-- start SELECTED PASSAGE --

RECENT FREEDOM OF RELIGION JURISPRUDENCE

The Supreme Court and lower federal courts continue to struggle to develop cohesive principles to clarify the free exercise and establishment clauses’ meanings. In fact, the courts have avoided creating categorical rules and, instead, take case-by-case approaches to deciding freedom of religion cases.

In this module, we will examine recent cases involving the free exercise and establishment clauses, in which the courts have clarified the meanings of both clauses as applied to specific contexts.

Crrent legal disputes regarding the establishment clause typically involve whether: (1) the government may construct monuments or engage in other expressive activity that includes religious symbols or messages; (2) government officials may begin legislative or administrative proceedings with a prayer; (3) public schools may incorporate religious lessons into the curriculum for purely secular purposes; and (4) executive orders that disparately affect immigrants of a particular religious faith are permissible.

Religious Messages or Symbols

As a general rule, monuments or other expressive activities will not violate the establishment clause if they simply reflect the United States’ history and traditions. Also, such activities will be more likely to survive constitutional scrutiny if the government permits the construction of secular monuments or other expressive activities at the site where the religious monument is located.

In Mayle v. United States,[1] for example, a non-theistic Satanist argued that inscribing the words “In God We Trust” on United States currency violates the establishment clause.

The United States Court of Appeals for the Seventh Circuit rejected this argument. The court held that the phrase “In God We Trust” did not endorse a particular religion or religion generally, did not coerce individuals into accepting religious beliefs, and did not further a prohibited religious purpose. Instead, the phrase merely reflected the United States’ heritage and traditions. In support of its holding, the Seventh Circuit stated:

The inclusion of the motto on currency is similar to other ways in which secular symbols give a nod to the nation’s religious heritage. Examples include the phrase ‘one nation under God,’ which has been in the Pledge of Allegiance since 1954, as well as the National Day of Prayer, which has existed in various forms since the dawn of the country and is now codified. Moreover, when the religious aspects of an activity account for ‘only a fraction,’ the possibility that anyone could see it as an endorsement of religion is diluted. In the case of currency, the motto is one of many historical reminders; others include portraits of presidents, state symbols, monuments, notable events such as the Louisiana Purchase, and the national bird. [2]

For these reasons, a reasonable observer would not perceive the phrase “In God We Trust” as endorsing a specific religion or religion generally.

-- end SELECTED PASSAGE --

EXERCISE SET -
• 1. From the passage on freedom of religion jurisprudence, rewrite the part that opens with the words containing "The inclusion of" and closes with "or religion generally.", switching "currency" to "coins".
• 2. Answer these questions from the passage on freedom of religion jurisprudence:
(a) Rather than creating categorical rules, what approach do the courts take to deciding freedom of religion cases?
(b) Which court rejected the argument in Mayle v. United States?
(c) Since what year has the phrase "one nation under God" been in the Pledge of Allegiance?
The material that comes next has no connection to the text above.

-- start GIVEN DATA --

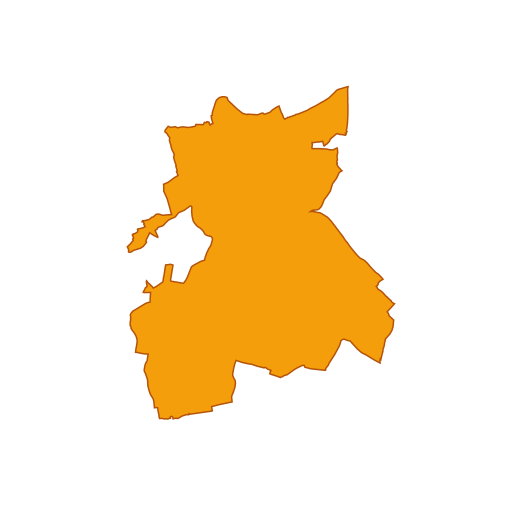 outline of Criseni, Salaj, Romania, rotated 148°
{"feature_id": "2599482B83066193971457", "entity_name": "Criseni", "entity_type": "district", "adm_level": 2, "iso_a3": "ROU", "parent_name": "Romania", "parent_adm1": "Salaj", "projection": "albers", "projection_center": [23.064, 47.251], "detail": "fine", "context": "isolated", "style": "filled", "palette": "amber", "viewbox_px": 512, "rotation_deg": 148, "n_neighbors": 0, "source": "geoboundaries", "source_scale": "gbopen_adm2", "svg_char_len": 6160}
<svg xmlns="http://www.w3.org/2000/svg" viewBox="0 0 512 512"><g transform="rotate(148 256 256)"><path d="M334.4,345.5L333.6,345.1L333.7,342.5L334.3,342.4L334.5,339.6L337.5,339.9L342.1,341.6L342.5,341.4L342.6,340.4L343.0,339.8L343.7,339.2L347.2,339.2L348.2,339.8L348.8,339.2L349.4,339.6L349.7,339.4L350.2,336.2L351.5,335.8L351.8,334.3L356.4,332.8L360.3,332.0L360.4,330.4L361.0,328.0L361.9,327.3L361.7,326.5L360.1,325.6L356.6,325.6L349.9,323.8L346.3,323.9L341.5,325.7L341.6,326.7L340.2,328.1L335.5,330.9L333.9,332.1L331.6,327.3L329.5,323.9L329.0,324.4L328.8,325.1L328.6,327.6L328.0,331.2L325.7,331.1L324.6,332.0L323.0,332.1L320.3,331.2L318.6,331.1L317.2,331.3L315.7,331.9L311.3,332.8L308.3,332.6L304.9,332.0L303.5,332.0L298.8,333.7L292.5,332.8L285.3,333.3L284.7,332.7L284.4,332.2L284.4,331.7L287.1,327.6L289.3,323.2L290.7,318.8L290.7,317.1L290.5,314.6L289.9,311.9L288.5,309.0L287.8,306.5L287.6,304.5L287.7,301.9L287.5,300.9L286.6,299.3L284.2,296.8L283.6,295.9L283.6,294.8L283.9,293.6L284.3,292.9L288.7,288.9L291.9,287.4L296.0,284.8L300.0,281.7L301.8,279.7L305.4,280.7L313.3,281.2L316.5,281.0L325.6,274.3L328.8,272.4L330.2,272.1L331.6,271.3L332.0,271.3L341.4,279.7L341.6,280.1L341.4,280.7L331.2,292.3L332.8,294.2L337.4,296.3L345.0,287.5L346.4,286.2L347.5,284.6L348.8,283.4L356.0,283.0L360.1,283.2L360.2,284.9L360.6,286.2L360.8,287.6L361.8,290.6L361.9,293.0L362.3,292.8L362.7,292.1L364.4,288.0L367.0,287.5L367.9,286.7L370.8,285.2L370.9,284.8L370.0,284.1L364.7,281.0L370.4,273.0L373.0,274.0L375.0,274.3L389.7,274.5L392.4,273.6L393.8,272.7L395.1,269.7L395.7,269.3L396.0,268.4L397.9,266.4L399.6,263.6L399.5,263.1L399.7,261.8L400.3,260.9L400.3,258.2L400.0,255.6L400.2,251.5L401.4,247.5L403.6,244.6L407.7,240.1L409.2,238.1L407.9,237.2L405.6,234.9L402.8,232.4L399.5,230.0L403.9,224.8L406.8,223.3L408.7,221.5L411.3,218.5L411.7,217.6L412.2,214.1L413.4,209.1L414.3,207.1L416.4,203.4L417.7,199.6L418.6,196.1L418.9,193.8L418.9,189.5L419.3,188.1L419.9,186.3L422.6,181.1L420.5,180.1L419.9,179.5L420.1,178.8L421.3,176.3L422.3,173.3L423.8,170.0L423.9,169.3L421.5,167.9L420.0,166.3L417.9,165.2L417.2,164.4L416.0,164.4L414.5,163.7L413.9,165.0L412.8,164.9L412.2,164.3L411.9,163.5L412.6,161.8L409.9,161.0L408.8,159.8L407.7,159.5L403.7,159.5L399.0,158.3L397.3,157.1L396.3,157.8L396.1,157.0L395.3,156.6L375.9,148.0L375.1,147.8L373.5,151.8L366.1,149.5L353.6,144.9L351.3,149.5L350.8,150.1L347.6,152.4L343.6,155.7L340.8,159.0L339.6,161.7L339.5,164.5L339.0,167.0L338.5,168.1L334.3,172.7L331.1,175.8L328.2,178.0L323.9,172.8L319.4,168.4L317.2,166.6L313.6,162.2L308.5,156.9L308.1,157.2L307.8,157.1L306.7,155.8L306.3,154.3L304.0,151.0L305.8,149.8L306.7,148.8L306.5,148.3L302.2,143.3L299.7,140.0L299.1,140.1L297.3,139.6L295.9,139.8L292.4,138.8L283.6,139.4L279.2,139.2L274.6,138.6L273.1,137.8L273.5,135.8L269.4,131.4L258.2,122.6L257.3,122.4L256.9,123.3L256.4,123.7L252.5,125.1L250.9,126.3L241.4,130.8L233.3,135.4L231.5,136.7L228.8,139.2L226.3,139.3L225.3,138.8L223.5,136.3L221.0,133.7L220.9,132.2L219.3,123.4L217.8,118.5L217.2,117.2L215.1,113.9L210.9,105.4L207.5,99.5L207.1,100.2L207.2,100.5L206.1,102.0L205.6,102.2L205.2,102.7L205.1,101.9L200.6,106.4L198.9,107.8L198.5,108.8L194.7,112.1L192.7,114.5L190.7,116.2L190.5,116.9L183.9,118.9L180.4,120.7L177.1,123.6L173.2,128.7L174.8,134.7L174.3,136.2L174.2,137.7L174.3,139.2L163.8,142.1L164.8,143.7L165.4,145.4L165.1,146.1L166.1,149.7L166.5,150.5L166.3,151.0L167.0,152.8L168.0,158.4L168.9,161.0L169.7,162.2L169.8,162.9L170.2,163.7L169.9,165.4L170.2,166.5L167.9,166.9L167.3,167.4L167.0,168.1L166.4,168.4L164.2,169.0L160.6,169.0L160.8,170.7L161.8,175.5L163.2,178.8L163.9,181.9L164.6,185.4L165.4,191.0L166.1,193.7L166.8,195.6L169.0,199.4L170.1,204.5L171.3,214.3L171.5,219.8L171.8,220.6L172.0,222.5L172.0,226.3L173.8,246.0L174.8,250.9L178.0,257.4L179.0,259.0L180.4,260.0L182.9,262.5L184.8,264.1L186.2,264.8L184.2,264.9L178.9,262.5L177.4,262.5L174.7,263.2L172.7,264.4L168.2,267.7L164.5,269.0L158.5,271.7L153.0,276.6L146.6,279.2L141.0,282.8L137.9,282.7L138.4,284.4L138.5,286.0L139.0,287.4L138.9,291.2L138.1,291.3L137.3,293.6L136.0,294.3L135.2,296.4L133.9,298.3L131.9,300.4L130.3,303.5L130.0,304.7L134.5,305.2L137.2,307.1L139.6,309.4L145.1,313.3L151.5,317.3L150.7,318.9L149.2,320.5L148.7,321.9L148.3,322.5L146.6,321.4L144.1,320.5L142.3,319.3L138.7,317.9L140.0,313.4L139.7,313.1L137.3,313.6L136.7,313.4L133.3,314.2L130.9,315.8L129.8,315.8L129.2,316.3L128.1,316.2L123.5,316.9L122.0,316.6L120.9,315.0L118.4,313.1L116.2,311.0L115.6,311.2L115.6,311.5L114.9,311.7L115.0,312.7L114.4,312.5L112.8,313.3L112.9,314.3L112.6,315.0L111.7,315.7L108.1,320.1L103.1,327.3L98.2,335.1L98.3,335.3L97.6,336.1L96.1,339.0L95.7,339.3L89.9,348.9L88.7,350.4L88.3,350.5L88.1,350.9L98.5,353.8L100.4,353.7L101.5,353.3L110.4,351.4L117.4,351.4L118.8,351.6L124.7,351.7L132.3,352.4L134.9,352.3L145.2,354.1L147.3,355.0L148.7,354.7L149.7,355.3L151.6,355.4L153.3,356.1L154.6,356.0L155.5,356.8L156.9,356.5L157.5,356.8L159.0,356.7L159.4,358.7L158.6,361.9L158.5,364.5L157.0,371.0L159.5,371.3L164.9,371.2L167.7,370.5L172.6,371.4L174.0,372.1L174.1,373.1L175.1,374.0L179.3,374.8L180.4,375.3L187.7,380.6L188.1,380.3L189.3,381.4L191.3,383.5L192.1,385.0L194.1,390.7L197.1,402.2L197.2,403.3L196.5,405.8L198.5,407.9L200.3,409.0L202.9,409.7L204.3,409.7L206.9,409.1L208.2,408.3L216.6,401.2L217.6,400.1L218.5,398.5L219.7,398.7L221.0,395.8L222.1,391.8L222.6,391.1L223.8,391.7L225.5,391.3L225.5,393.1L225.5,393.3L225.1,393.6L225.0,394.5L226.5,396.0L227.4,395.4L228.9,396.7L231.0,395.3L237.3,399.4L238.4,398.4L238.9,398.3L244.0,400.2L245.9,401.3L249.0,403.9L250.8,404.9L254.6,406.3L255.9,408.4L260.0,410.2L261.0,411.3L261.2,412.0L261.8,412.5L265.9,411.0L267.0,410.3L267.5,409.4L267.0,408.4L266.6,407.0L266.7,404.1L266.4,402.2L268.2,399.9L269.6,394.7L270.3,393.2L271.0,390.2L271.3,386.6L271.8,384.9L273.1,383.9L273.6,383.1L274.6,380.0L275.8,375.0L276.4,374.6L277.7,369.8L278.6,369.8L279.5,365.5L283.5,365.7L291.5,365.1L296.4,365.8L296.4,365.4L299.9,359.8L301.0,351.6L304.0,341.2L304.8,339.0L305.6,335.8L310.9,338.7L312.8,339.5L314.0,340.4L315.8,342.7L317.7,344.0L318.6,344.2L322.6,343.6L323.6,344.1L327.2,343.6L332.3,345.2L333.4,346.1L334.4,345.5Z" fill="#f59e0b" stroke="#b45309" stroke-width="1.5"/></g></svg>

-- end GIVEN DATA --

SOLUTIONS BY TASK -
• 1.
The inclusion of the motto on coins is similar to other ways in which secular symbols give a nod to the nation’s religious heritage. Examples include the phrase ‘one nation under God,’ which has been in the Pledge of Allegiance since 1954, as well as the National Day of Prayer, which has existed in various forms since the dawn of the country and is now codified. Moreover, when the religious aspects of an activity account for ‘only a fraction,’ the possibility that anyone could see it as an endorsement of religion is diluted. In the case of coins, the motto is one of many historical reminders; others include portraits of presidents, state symbols, monuments, notable events such as the Louisiana Purchase, and the national bird. [2]

For these reasons, a reasonable observer would not perceive the phrase “In God We Trust” as endorsing a specific religion or religion generally.

• 2.
(a) Case-by-case approaches.
(b) The United States Court of Appeals for the Seventh Circuit.
(c) Since 1954.